ではここで機能追加だ。FizzBuzzの結果を標準出力ではなく、ファイルにも書き出せるようにしよう。
fizzbuzz_task = FizzBuzz()
fizzbuzz_task.run(output="file")
まあ、悪くはない。関数の挙動を引数で指定するのは定番だ。
更に変更を加える
では次、FizzBuzzの結果を別のプログラムで利用したいので変数へと保存できるようにしよう。画面などへの出力はなし。
fizzbuzz_task = FizzBuzz()
text = fizzbuzz_task.run(output="none")
これまではFizzBuzzの結果はそのまま出力していたので値を返していなかったが、要望に応じて結果をそのまま返す作りに変更した。
そもそも変更する必要があるのか
……なんだか、fizzbuzz_task.run()が出力も担当しているのは無駄な気がしてきた。値を返せるようにしたのならば……
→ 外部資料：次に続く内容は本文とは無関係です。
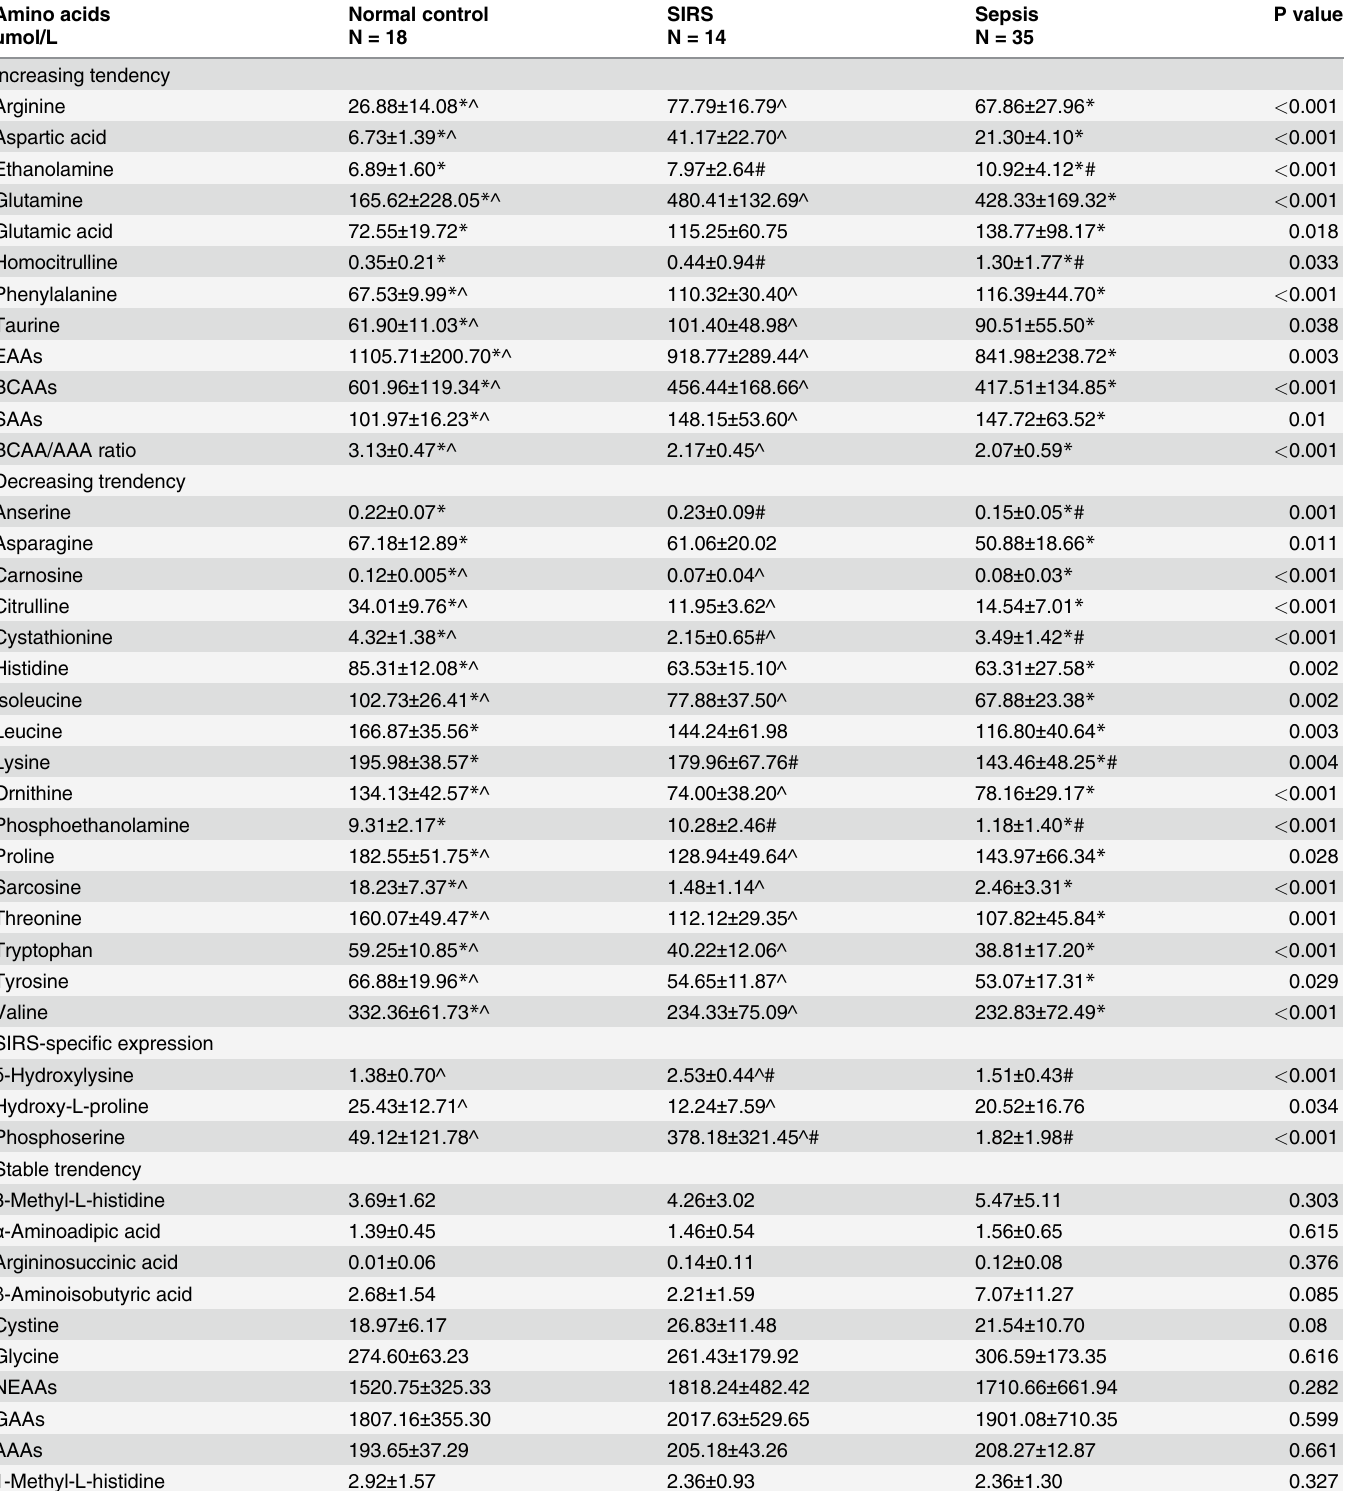
Table 2. Comparison of amino acid serum concentrations among the normal control, SIRS, and sepsis groups on the day of ICU admission. Amino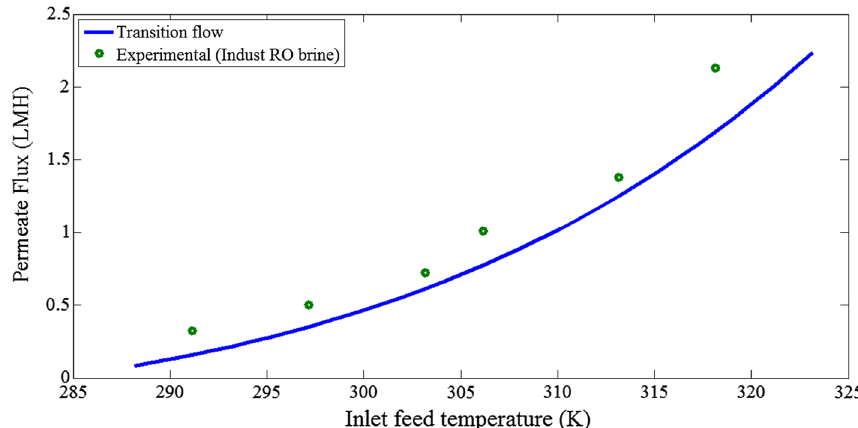
Fig. 12 A comparison between the transition flow model and experimental results for the industrial RO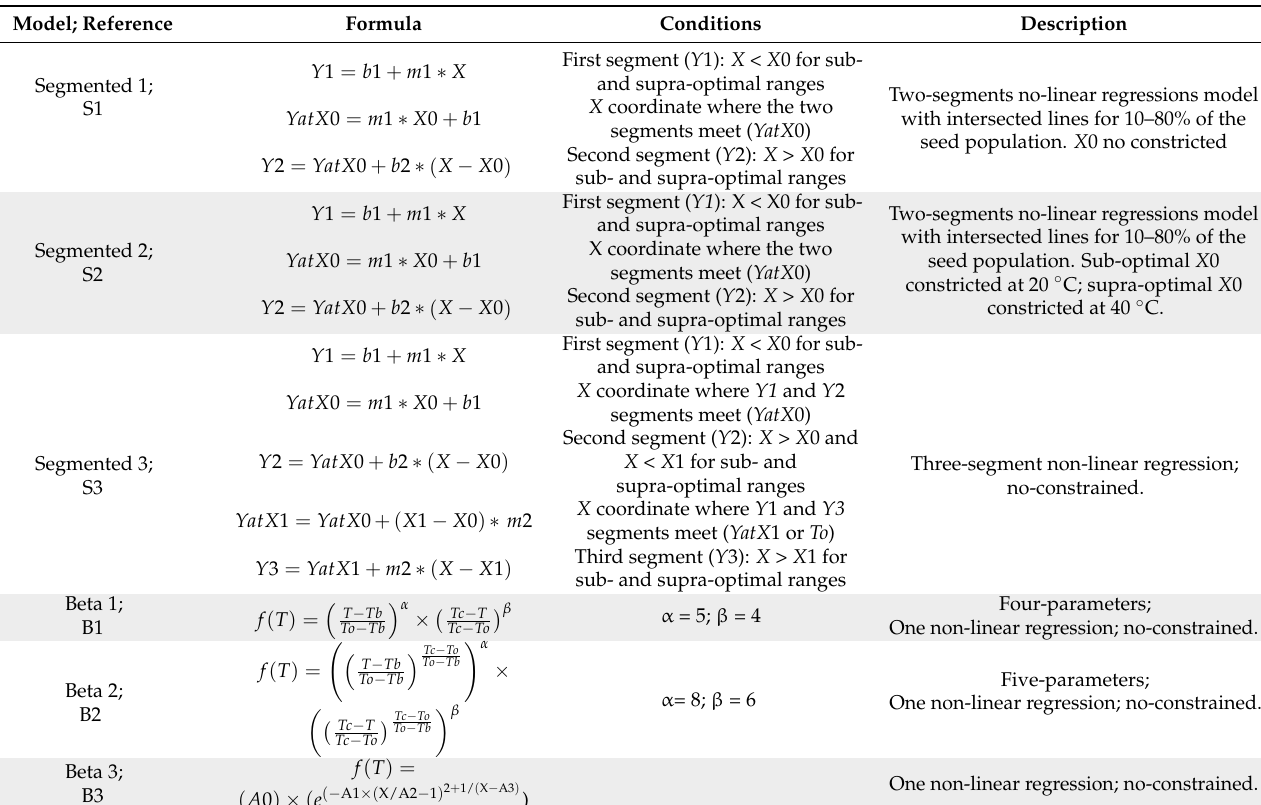
Table 2. Non-linear regression models fitted to reciprocal of GR versus temperature data for 10–80% percentiles to determine cardinal temperatures of chia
fizzbuzz_task = FizzBuzz()
fizzbuzz_text = fizzbuzz_task.run()
print(fizzbuzz_text)
こうしておけば、今後FizzBuzzの結果の出力についてどのような変更を加えたくなったとしても、FizzBuzzクラスには変更を加える必要が無くなった。
FizzBuzzは「どのように出力するのか」ということについて責任を持たなくなったからだ。
どこまで要約するかを意識する
クラスというのは何らかの事柄について責任を持っているものである。
冒頭のFizzBuzzは
- FizzBuzzの回数を取得する
- FizzBuzzの結果を生成する
- FizzBuzzの結果を出力する
この3点について責任を持っていた。つまりこれらに関して変更が必要な時はFizzBuzz自体に変更を加えなければならない。
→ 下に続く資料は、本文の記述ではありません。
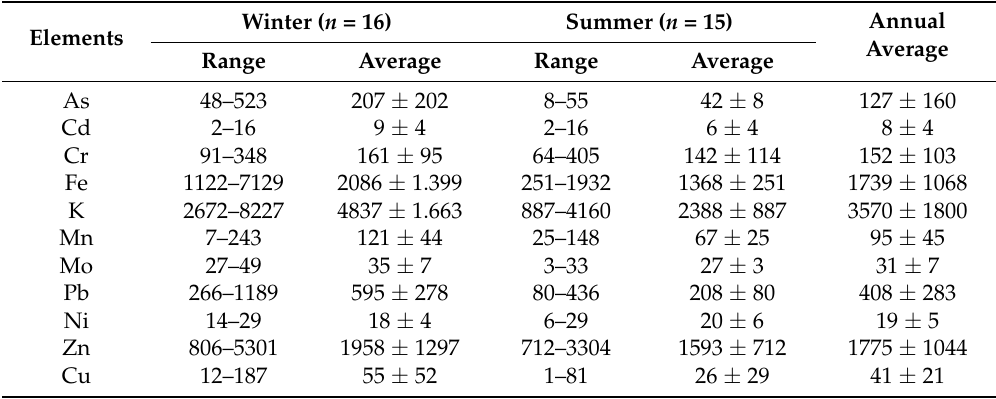
Table 1. Concentrations of eleven elements in PM 2.5 during winter and summer in Xi’an (Unit: ng m − 3 ).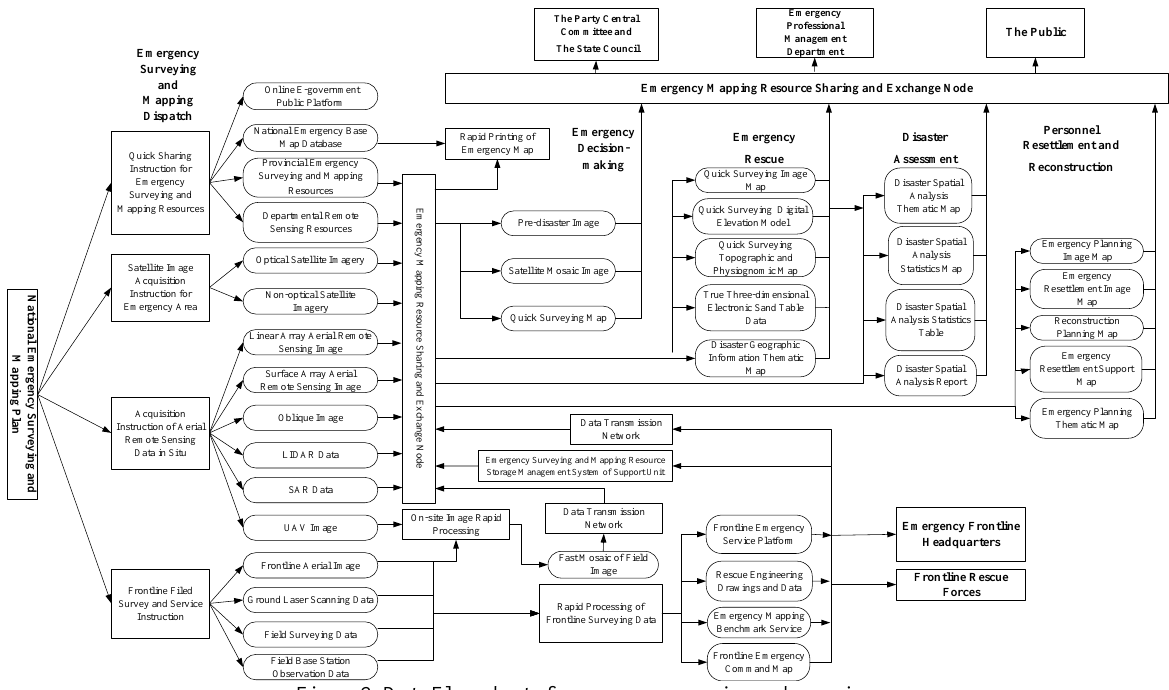
Figure 2. Data Flow chart of emergency surveying and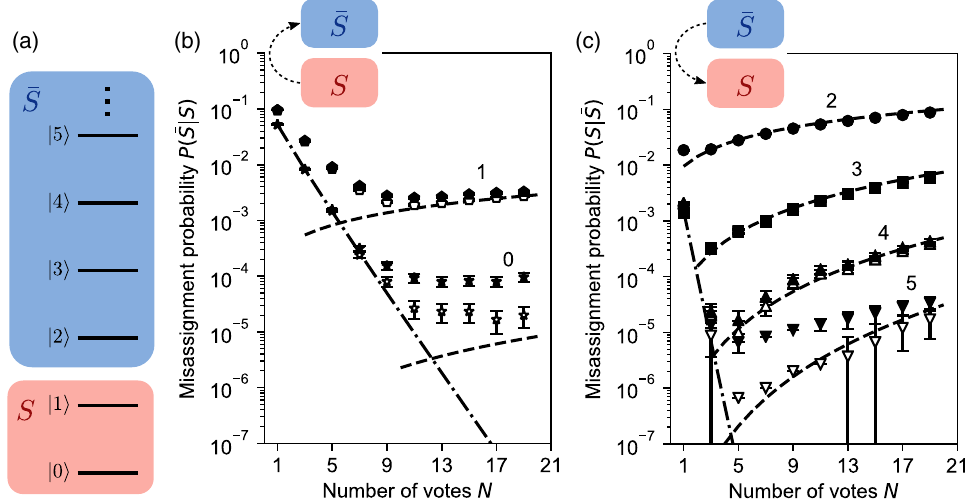
FIG. 5. Enhancement of measurement fidelity with the code distance. (a) In these experiments, we excite the ancilla if the storage ¯ S as shown. (b) Probability that, when mode has fewer than two photons in it. In doing so, we read out whether the storage state is in S or ¯ S . The state j 0 i or j 1 i is prepared in the storage mode, as indicated a state in S is prepared in the storage mode, it is assigned incorrectly as by the labels on the plot. The data show that the fidelity improves exponentially with the number of votes, until excitation out of the S subspace limits the measurement. Dash-dotted lines show the terms in the theoretical prediction corresponding to majority voting, dashed lines show terms corresponding to state transitions, and closed symbols show the experimental data. Open symbols indicate ¯ S is prepared in the storage mode, it is assigned incorrectly postselection on successful ancilla resets. (c) Probability that, when a state in as S . Again, we see that majority voting suppresses the misassignment probability but that for large N the misassignment probability increases due to photon loss. States of higher photon number are measured with a smaller error, because the measurement is robust to more photon-loss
ただ、今回の要件では出力形態について様々な要望があった。出力について要望があるたびに変更が発生していたが、その都度FizzBuzzの実装に踏み込まなければならず、余計な手間とリスクが発生してしまっていた。 これでは「機能拡充に強いプログラム」とは違う気がする。
責任の分け方の定石
要約は当然必要だが、むやみやたらに詰め込むのではない。
「変更が多く見込まれる部分」についてはあらかじめ分けて考えることで、機能拡充に備えておく必要がある。
ちなみに、今回のように「計算(ロジック)」と「入出力(表示)」をあらかじめ分けておくやり方は、Web開発などでよく聞く 「三層アーキテクチャ」 などの設計パターンの基礎となっている。
雑談
今年も色々なものを買ったんですが、ホットクックが素晴らしかったので宣伝。
料理で火を使う工程を代替してくれる調理家電なんですが、火を見なくて良いのは勿論、コンロ周りを掃除しなくて良い事が凄い助かる。
圧力鍋機能は無いんですがその分内鍋、内蓋がシンプルな作りなので使い終わった後のお手入れも楽。
今年買った物の中で一番気に入ってるかもなぁ。